**Task requirements:** Return each line of the listing in which the word "servei" appears.

━━━━━ Records shown

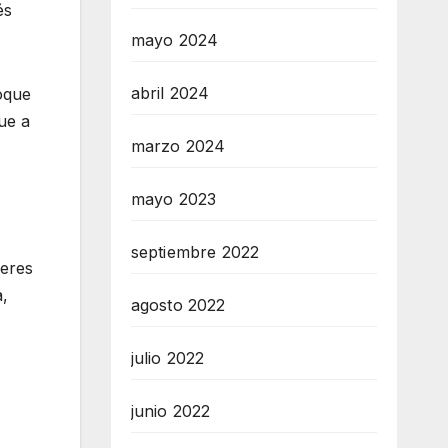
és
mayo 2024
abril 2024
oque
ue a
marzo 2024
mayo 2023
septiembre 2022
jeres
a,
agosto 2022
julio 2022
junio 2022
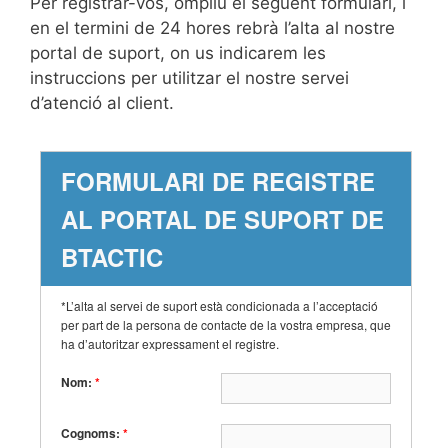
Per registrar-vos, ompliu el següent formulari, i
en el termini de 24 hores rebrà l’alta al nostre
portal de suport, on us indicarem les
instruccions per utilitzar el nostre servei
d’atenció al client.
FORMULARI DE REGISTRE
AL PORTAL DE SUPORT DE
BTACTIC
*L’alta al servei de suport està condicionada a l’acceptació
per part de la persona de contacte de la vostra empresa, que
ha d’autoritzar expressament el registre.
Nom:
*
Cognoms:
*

━━━━━━━━━━
━━━━━ Records shown

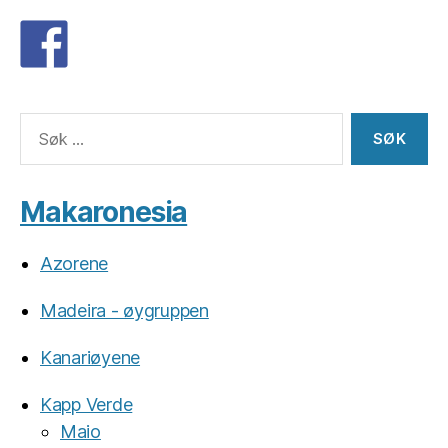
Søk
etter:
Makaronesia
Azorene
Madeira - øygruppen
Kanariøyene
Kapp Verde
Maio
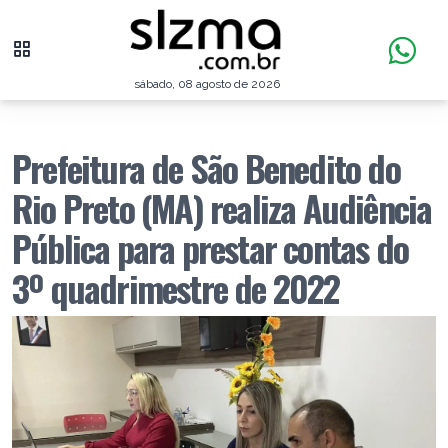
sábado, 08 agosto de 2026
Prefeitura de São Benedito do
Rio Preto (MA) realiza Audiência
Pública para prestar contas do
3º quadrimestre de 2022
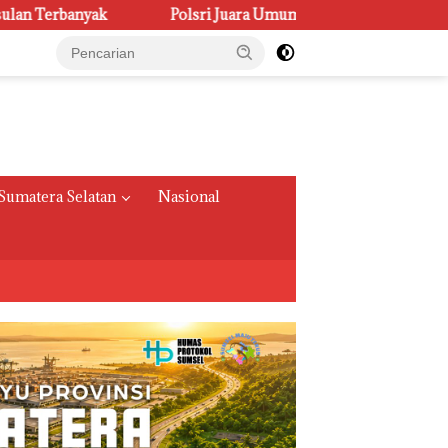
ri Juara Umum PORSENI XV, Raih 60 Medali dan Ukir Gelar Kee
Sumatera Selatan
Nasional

━━━━━━━━━━

**Problem solution:**
instruccions per utilitzar el nostre servei
*L’alta al servei de suport està condicionada a l’acceptació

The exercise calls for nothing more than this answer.